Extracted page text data
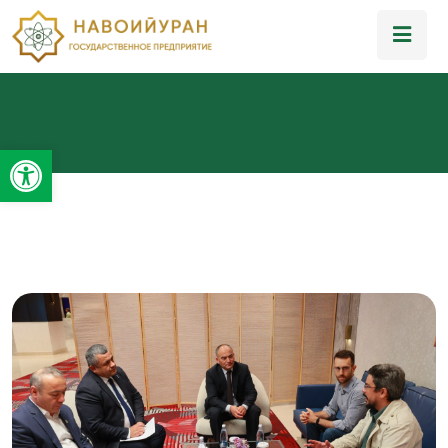
Открыть панель инструментов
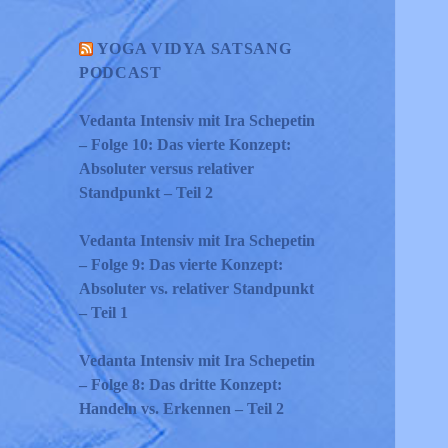
YOGA VIDYA SATSANG
PODCAST
Vedanta Intensiv mit Ira Schepetin
– Folge 10: Das vierte Konzept:
Absoluter versus relativer
Standpunkt – Teil 2
Vedanta Intensiv mit Ira Schepetin
– Folge 9: Das vierte Konzept:
Absoluter vs. relativer Standpunkt
– Teil 1
Vedanta Intensiv mit Ira Schepetin
– Folge 8: Das dritte Konzept:
Handeln vs. Erkennen – Teil 2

What is being asked
Exactly reproduce each record, leaving out any pictures.

Solution to the problem
Открыть панель инструментов
YOGA VIDYA SATSANG
PODCAST
Vedanta Intensiv mit Ira Schepetin
– Folge 10: Das vierte Konzept:
Absoluter versus relativer
Standpunkt – Teil 2
Vedanta Intensiv mit Ira Schepetin
– Folge 9: Das vierte Konzept:
Absoluter vs. relativer Standpunkt
– Teil 1
Vedanta Intensiv mit Ira Schepetin
– Folge 8: Das dritte Konzept:
Handeln vs. Erkennen – Teil 2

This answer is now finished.